┌──

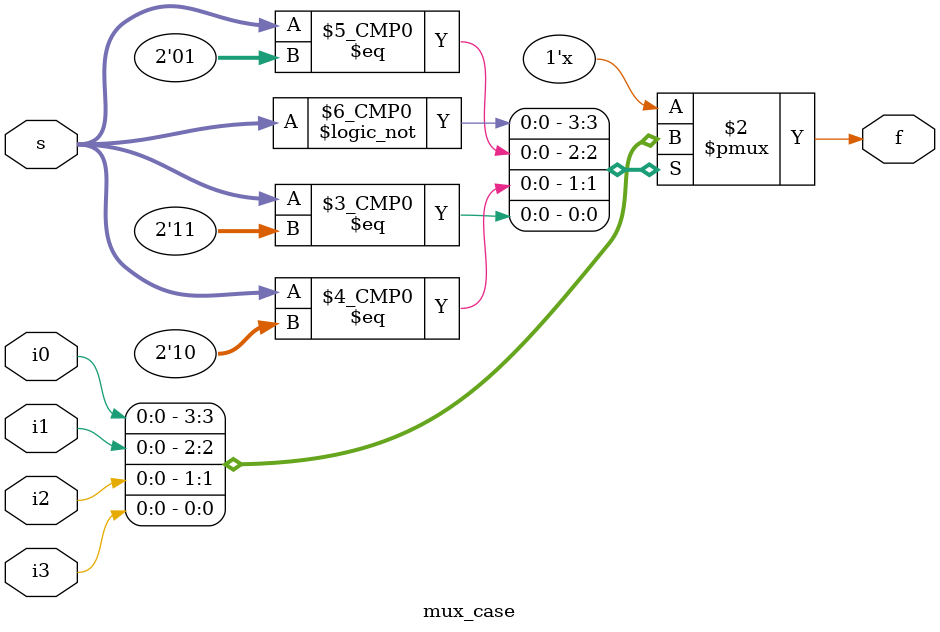
<source format=v>
`timescale 1ns / 1ps


module mux_case(
    input i1,
    input i2,
    input i3,
    input i0,
    input [1:0] s,
    output reg f
    );
    
    always @(*)
    case (s)
    2'b00 : f <= i0;
    2'b01 : f <= i1;
    2'b10 : f <= i2;
    2'b11 : f <= i3;
    endcase
    
endmodule

</source>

└──

** Exercise prompt **
Would you copy every line of the entries that includes the word "input"?

** Response to the task **
    input i1,
    input i2,
    input i3,
    input i0,
    input [1:0] s,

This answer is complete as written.